Nonminimal planar electrodynamics modified by higher-derivative terms

TL;DR

This paper develops a (2+1)-dimensional modified electrodynamics framework with higher-derivative terms, analyzing its physical modes, unitarity, and potential applications to condensed matter phenomena like the quantum Hall effect.

Contribution

It introduces a novel class of nonminimal planar electrodynamics with higher derivatives inspired by the SME, exploring their physical properties and potential condensed matter applications.

Findings

Derived propagators and physical modes for the models.

Identified parameter regions for sub- and superluminal propagation.
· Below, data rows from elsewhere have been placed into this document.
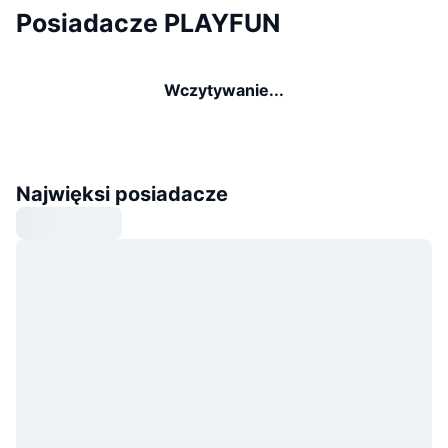
Posiadacze PLAYFUN
Wczytywanie...
Najwięksi posiadacze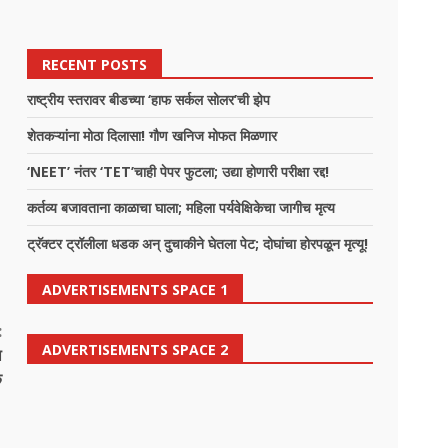
RECENT POSTS
राष्ट्रीय स्तरावर बीडच्या ‘हाफ सर्कल सोलर’ची झेप
शेतकऱ्यांना मोठा दिलासा! गौण खनिज मोफत मिळणार
‘NEET’ नंतर ‘TET’चाही पेपर फुटला; उद्या होणारी परीक्षा रद्द!
कर्तव्य बजावताना काळाचा घाला; महिला पर्यवेक्षिकेचा जागीच मृत्य
ट्रॅक्टर ट्रॉलीला धडक अन् दुचाकीने घेतला पेट; दोघांचा होरपळून मृत्यू!
ADVERTISEMENTS SPACE 1
:
ADVERTISEMENTS SPACE 2
ा
क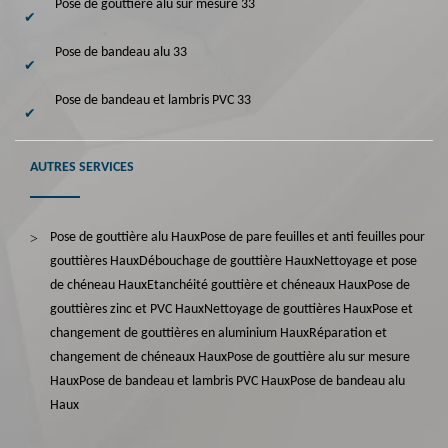
Pose de gouttière alu sur mesure 33
Pose de bandeau alu 33
Pose de bandeau et lambris PVC 33
AUTRES SERVICES
Pose de gouttière alu Haux
Pose de pare feuilles et anti feuilles pour
gouttières Haux
Débouchage de gouttière Haux
Nettoyage et pose
de chéneau Haux
Etanchéité gouttière et chéneaux Haux
Pose de
gouttières zinc et PVC Haux
Nettoyage de gouttières Haux
Pose et
changement de gouttières en aluminium Haux
Réparation et
changement de chéneaux Haux
Pose de gouttière alu sur mesure
Haux
Pose de bandeau et lambris PVC Haux
Pose de bandeau alu
Haux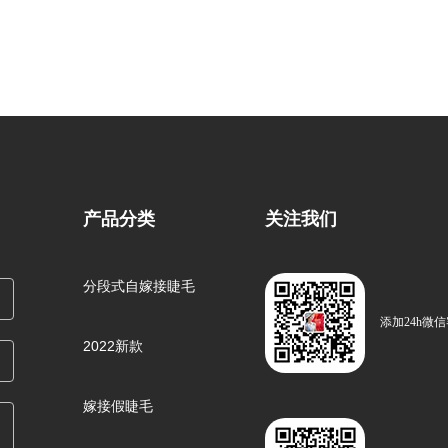
产品分类
关注我们
分段式自嫁接睫毛
添加24h微
2022新款
嫁接假睫毛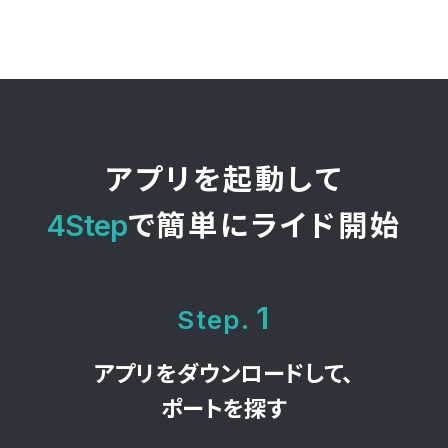
アプリを起動して
4Step
で簡単にライド開始
1
Step.
アプリをダウンロードして、
ポートを探す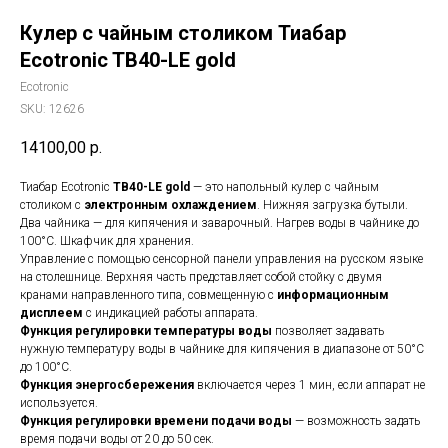
Кулер с чайным столиком Тиабар
Ecotronic TB40-LE gold
Ecotronic
SKU:
12626
14100,00
р.
Тиабар Ecotronic
TB40-LE gold
— это напольный кулер с чайным
столиком с
электронным охлаждением
. Нижняя загрузка бутыли.
Два чайника — для кипячения и заварочный. Нагрев воды в чайнике до
100°С. Шкафчик для хранения.
Управление с помощью сенсорной панели управления на русском языке
на столешнице. Верхняя часть представляет собой стойку с двумя
кранами направленного типа, совмещенную с
информационным
дисплеем
с индикацией работы аппарата.
Функция регулировки температуры воды
позволяет задавать
нужную температуру воды в чайнике для кипячения в диапазоне от 50°С
до 100°С.
Функция энергосбережения
включается через 1 мин, если аппарат не
используется.
Функция регулировки времени подачи воды
— возможность задать
время подачи воды от 20 до 50 сек.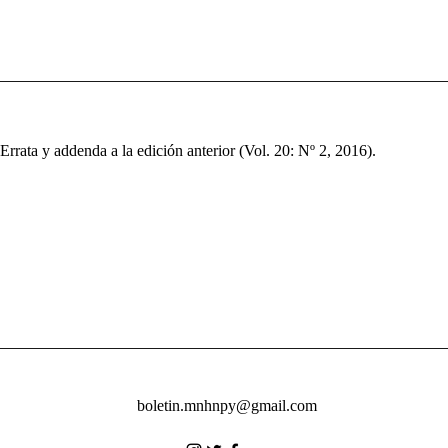
Errata y addenda a la edición anterior (Vol. 20: Nº 2, 2016).
boletin.mnhnpy@gmail.com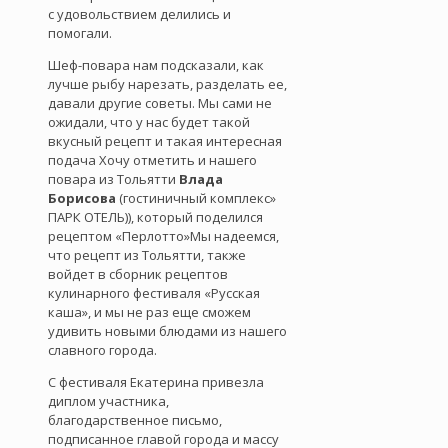
с удовольствием делились и
помогали.
Шеф-повара нам подсказали, как
лучше рыбу нарезать, разделать ее,
давали другие советы. Мы сами не
ожидали, что у нас будет такой
вкусный рецепт и такая интересная
подача Хочу отметить и нашего
повара из Тольятти
Влада
Борисова
(гостиничный комплекс»
ПАРК ОТЕЛЬ)), который поделился
рецептом «Перлотто»Мы надеемся,
что рецепт из Тольятти, также
войдет в сборник рецептов
кулинарного фестиваля «Русская
каша», и мы не раз еще сможем
удивить новыми блюдами из нашего
славного города.
С фестиваля Екатерина привезла
диплом участника,
благодарственное письмо,
подписанное главой города и массу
Predicted momentum- and direction-dependent Hall resistivity corrections.

Abstract

We consider a (2+1)-dimensional modified electrodynamics endowed with terms that are either Lorentz-invariant or Lorentz-violating and involve an ever increasing number of derivatives. Our construction relies on U(1) gauge invariance and the Abelian Chern-Simons term poses the starting point. The structure of the nonminimal Standard-Model Extension (SME) in (3+1) spacetime dimensions serves as an inspiration for our pursuit. For elaborate studies and applications we particularly focus on the second term of the operator series in the general framework, which is the first contribution with additional derivatives. The latter forms the essential ingredient for several models of modified planar electrodynamics to be examined. The propagators of the models constitute the foundation for us deriving the physical propagating modes as well as for drawing conclusions on unitarity in the quantum regime. We are also interested in identifying parameter regions of sub- and superluminal mode propagation and determine classical solutions of the field equations for the planar models introduced. Moreover, a duality between an extended Chern-Simons theory and a subset of the fermion sector coefficients in the nonminimal SME is pointed out, as well. Finally, the integer quantum Hall effect is chosen as a testbed to demonstrate the applicability of our findings to real physical systems. Predictions on momentum- and direction-dependent corrections of the Hall resistivity are made at the level of effective field theory, which could be tested in experiments. Thus, the (2+1)-dimensional models proposed are potentially applicable to model electromagnetic phenomena in certain planar condensed-matter systems.